Renewable energy stock TPI Composites (TPIC -4.48%) has made a lot of investors happy in 2020. The stock has more than doubled this year, and its move comes down to a lot more than just investor interest in wind energy and/or speculation over a U.S. policy shift with regard to renewable energy. Simply put, there's evidence to suggest a favorable structural shift in the industry for TPI. Here's what happened and why.
First, some background on TPI. The company is the largest independent manufacturer of composite wind blades for the wind energy market. While the blades are the most prominent part of a wind turbine, they only contribute 22% of total installed turbine costs. As such, wind turbine manufacturers can focus on generating margin on the non-blade components like turbines, while still outsourcing blade manufacturing to TPI.
Its customers have 52% of the global onshore wind market and 88% of the global market excluding China, so TPI is a key supplier to all the leading Western players in the industry, including General Electric (GE -0.85%) and Vestas Wind Systems (VWDRY -0.94%) -- more to come on them in a moment.

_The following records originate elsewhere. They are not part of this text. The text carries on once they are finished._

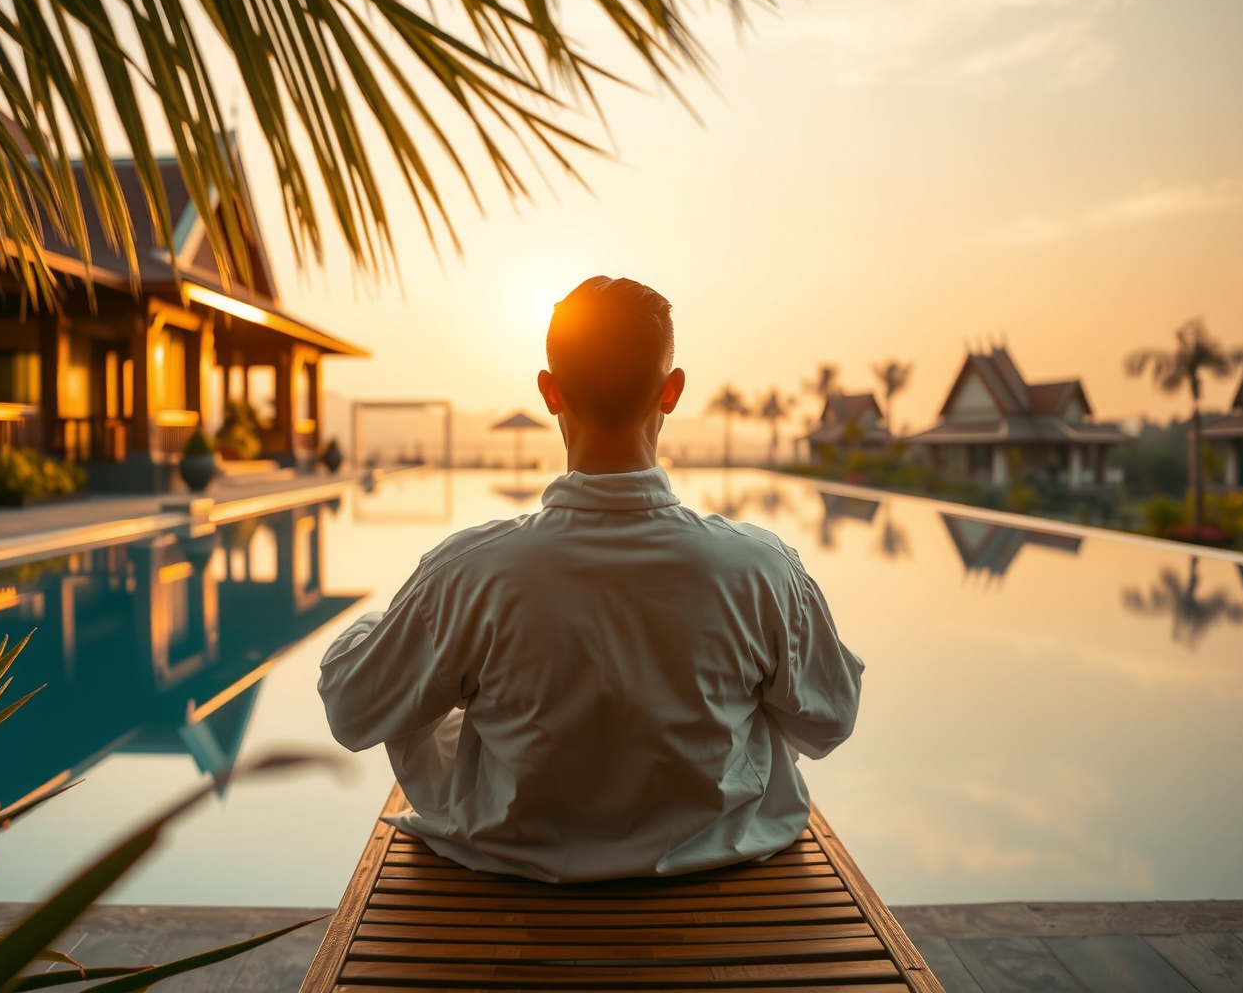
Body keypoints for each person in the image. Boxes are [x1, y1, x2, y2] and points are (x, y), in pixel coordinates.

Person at [318, 276, 864, 883]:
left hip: (509, 866)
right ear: (672, 391)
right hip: (719, 867)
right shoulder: (760, 570)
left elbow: (353, 712)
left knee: (422, 677)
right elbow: (830, 718)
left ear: (549, 392)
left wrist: (372, 630)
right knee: (764, 694)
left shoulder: (468, 575)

The investment case for TPI Composites rests on the idea that the wind power industry will grow and that TPI will win market share within it. Focusing on the latter, investors in TPI will be hoping for the following:
- Wind power companies will continue to outsource blade manufacturing as opposed to manufacturing in-house.
- The movement toward larger blades will continue, as it favors the larger blades that TPI manufactures.
- TPI's regional footprint (manufacturing facilities in the U.S., Mexico, Turkey, India, and China) will position it to benefit from regional industry demand.
Putting it all together, it seems TPI is in a very favorable position to benefit from continued growth. However, high growth markets rarely operate in still waters, and wind energy is no different. In fact, something happened in 2017 that raised significant questions around TPI's future prospects.
General Electric buys LM Wind Power
The deal to buy TPI's largest competitor, LM Wind Power, threw the cat among the pigeons within the wind power industry. By purchasing LM Wind Power, GE added significant in-house manufacturing capability in its efforts to build scale in the industry.
However, the deal was seen as problematic for TPI for two main reasons:
- GE is a major customer of TPI (see chart above) and it might, and may, decide to reduce its business with TPI or terminate supply agreements in favor of using LM Wind Power -- a risk cited in TPI's filings at the SEC.
- The deal might have marked a shift in the trend in the industry toward insourcing production rather than outsourcing to companies like TPI.
These two concerns represent a significant threat to TPI's business. However, events have continued to move in favor of TPI, and there's real evidence to suggest that they will not prove as big as an issue as many initially feared.
Events moving in TPI's favor in 2020
Starting with GE, the good news is that, since the LM Wind Power acquisition, GE has been expanding its supply agreements with TPI. For example, in 2018, GE extended its supply agreement for another two years (to 2022) for one of TP's Mexico facilities. In 2019, GE agreed to shift toward a larger blade model in TPI's Iowa facility.
Moreover, on TPI's second-quarter earnings release in August, management announced that "we extended two supply agreements with GE: one in Iowa through 2021 with an option to extend through 2022 and one in Juarez, Mexico through 2022. We will also be adding another production line in Mexico to provide for GE's wind turbine technologies in North America."
Clearly, the LM Wind Power deal hasn't, as yet, diminished GE's relationship with TPI. Turning to the issue of insourcing versus outsourcing, there's evidence to suggest the trend toward outsourcing (good for TPI) is still in place.
Hexcel (HXL -2.32%) is a manufacturer of composites for the aerospace and wind power industries. In common with TPI, Hexcel's primary customer is Denmark's Vestas. However, Hexcel sells directly to Vestas by way of the latter's in-house manufacturing operations, whereas TPI benefits from Vestas' spending on outsourcing.
Unfortunately, during its third-quarter earnings call in October, Hexcel's CEO Nick Stanage announced that its "major wind energy customers shifted their U.S. blade operation to an outsourced model rather than using Hexcel's glass fiber composite material to manufacture the blades in-house for the Americas region." As such, Hexcel will be closing a facility in Colorado. Moreover, Vestas recently announced it would be cutting 185 jobs in its own blade production facility in Colorado.
Why TPI Composites soared in 2020
The rise in TPI's stock this year comes as a consequence of its own operational execution and because some of the risk around the stock appears to be dissipating. The GE deal to buy LM Wind Power in 2017 hasn't slowed down its relationship with TPI, and the industry trend continues to be toward outsourcing blade production. That's good news for TPI, and a large part of the reason why the stock has soared in 2020.